PROBLEMS TO SOLVE:
[a] Write out the part of the ZFS pool setup text between "Setting up the" and "you might set.", inclusive.
[b] According to the ZFS pool setup text, what happened on the Raspberry Pi when recordsize was set to 1M?
** Opening EXTRACTED TEXT block **
Setting up the ZFS pool

This post has several use cases and examples, and I recommend it highly if you want further details on different commands and ways to configure your pools.

https://www.thegeekdiary.com/zfs-tutorials-creating-zfs-pools-and-file-systems/

In my example there is no resilience, as there is only one attached disk. For me, this is acceptable because I have an additional local backup besides this filesystem.

It is preferable to have a second backup (ideally off-site) than a single one regardless of any added resilience you might set.

I create a single pool with an external drive. Read below for an explanation of the different command flags.

zpool create -f 
-o ashift=12 
-O compression=lz4 
-O acltype=posixacl 
-O xattr=sa 
-O relatime=on 
-O atime=off 
-O normalization=formD 
-O canmount=off 
-O dnodesize=auto 
-O sync=standard 
backup_pool scsi-SSeagate_Desktop_NA7HP4VK

Block size / ashift

Of the above values, the most important one by far is ashift.

The ashift property sets the block size of the vdev. It can’t be changed once set, and if it isn’t correct, it will cause massive performance issues with the filesystem.

Find out your drive’s optimal block size and match it to ashift.

It is set in bits.

bits sector size
9 512 bytes
10 1 kiB
11 2 kiB
12 4 kiB
13 8 kiB
14 16 kiB
15 32 kiB
16 64 kiB

recordsize is another performance impacting property, especially on the Raspberry Pi. Smaller sizes can improve performance when accessing random batches, but higher values will provide better performance and compression when reading sequential data. The problem on the Raspberry Pi has been that with a value of 1M the system load increased, eventually stopping the filesystem activity until the system was restarted.

The default value (128k) has performed without any noticeable issue.
** Closing EXTRACTED TEXT block **
** Opening RECORDED INFORMATION block **
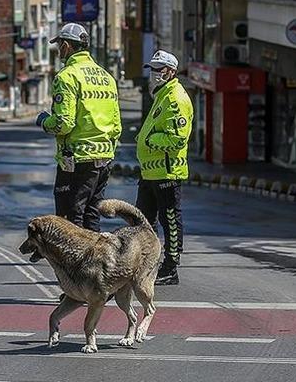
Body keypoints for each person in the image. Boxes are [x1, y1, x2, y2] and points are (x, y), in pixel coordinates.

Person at [36, 23, 122, 232]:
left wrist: (44, 122)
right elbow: (117, 125)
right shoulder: (106, 77)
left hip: (76, 160)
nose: (58, 51)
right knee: (92, 214)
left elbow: (63, 124)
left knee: (70, 218)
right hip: (104, 159)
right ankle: (96, 262)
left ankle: (76, 263)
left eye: (59, 47)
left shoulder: (67, 77)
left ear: (66, 46)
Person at [135, 50, 193, 286]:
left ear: (170, 72)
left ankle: (170, 267)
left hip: (167, 171)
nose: (154, 74)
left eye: (159, 69)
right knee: (142, 220)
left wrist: (149, 141)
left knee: (170, 219)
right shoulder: (162, 95)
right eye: (152, 69)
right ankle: (144, 263)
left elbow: (178, 139)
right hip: (150, 172)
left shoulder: (176, 98)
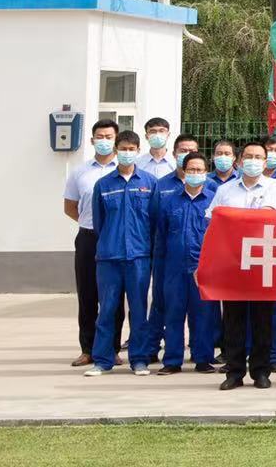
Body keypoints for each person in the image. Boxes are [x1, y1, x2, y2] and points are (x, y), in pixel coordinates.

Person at [208, 139, 276, 389]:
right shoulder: (225, 190)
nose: (253, 161)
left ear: (265, 162)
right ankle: (234, 372)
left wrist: (234, 218)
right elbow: (214, 221)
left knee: (263, 319)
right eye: (248, 157)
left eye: (258, 157)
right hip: (232, 260)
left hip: (263, 260)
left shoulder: (274, 185)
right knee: (233, 319)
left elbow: (267, 215)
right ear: (240, 162)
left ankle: (261, 371)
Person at [83, 130, 157, 376]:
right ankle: (102, 360)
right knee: (107, 310)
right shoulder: (103, 185)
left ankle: (139, 359)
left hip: (139, 257)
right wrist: (109, 243)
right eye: (123, 149)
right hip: (109, 258)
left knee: (139, 311)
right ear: (116, 151)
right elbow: (99, 223)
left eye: (131, 149)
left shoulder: (149, 183)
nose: (127, 153)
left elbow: (154, 221)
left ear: (138, 151)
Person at [63, 118, 123, 367]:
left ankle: (112, 349)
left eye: (109, 137)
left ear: (116, 141)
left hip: (117, 238)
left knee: (114, 296)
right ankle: (87, 349)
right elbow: (70, 206)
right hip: (88, 238)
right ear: (92, 140)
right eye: (100, 136)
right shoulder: (80, 172)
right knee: (87, 294)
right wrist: (91, 224)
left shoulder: (125, 169)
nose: (104, 141)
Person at [152, 151, 218, 375]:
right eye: (191, 170)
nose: (195, 173)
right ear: (183, 171)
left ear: (206, 173)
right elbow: (160, 237)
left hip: (203, 268)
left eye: (199, 170)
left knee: (203, 315)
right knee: (173, 314)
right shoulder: (169, 201)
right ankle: (172, 360)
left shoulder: (214, 201)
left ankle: (203, 358)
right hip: (174, 268)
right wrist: (159, 269)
** Closing RECORDED INFORMATION block **
ANSWERS TO EACH TASK:
[a]
Setting up the ZFS pool

This post has several use cases and examples, and I recommend it highly if you want further details on different commands and ways to configure your pools.

https://www.thegeekdiary.com/zfs-tutorials-creating-zfs-pools-and-file-systems/

In my example there is no resilience, as there is only one attached disk. For me, this is acceptable because I have an additional local backup besides this filesystem.

It is preferable to have a second backup (ideally off-site) than a single one regardless of any added resilience you might set.

[b] The system load increased, and eventually filesystem activity stopped until the system was restarted.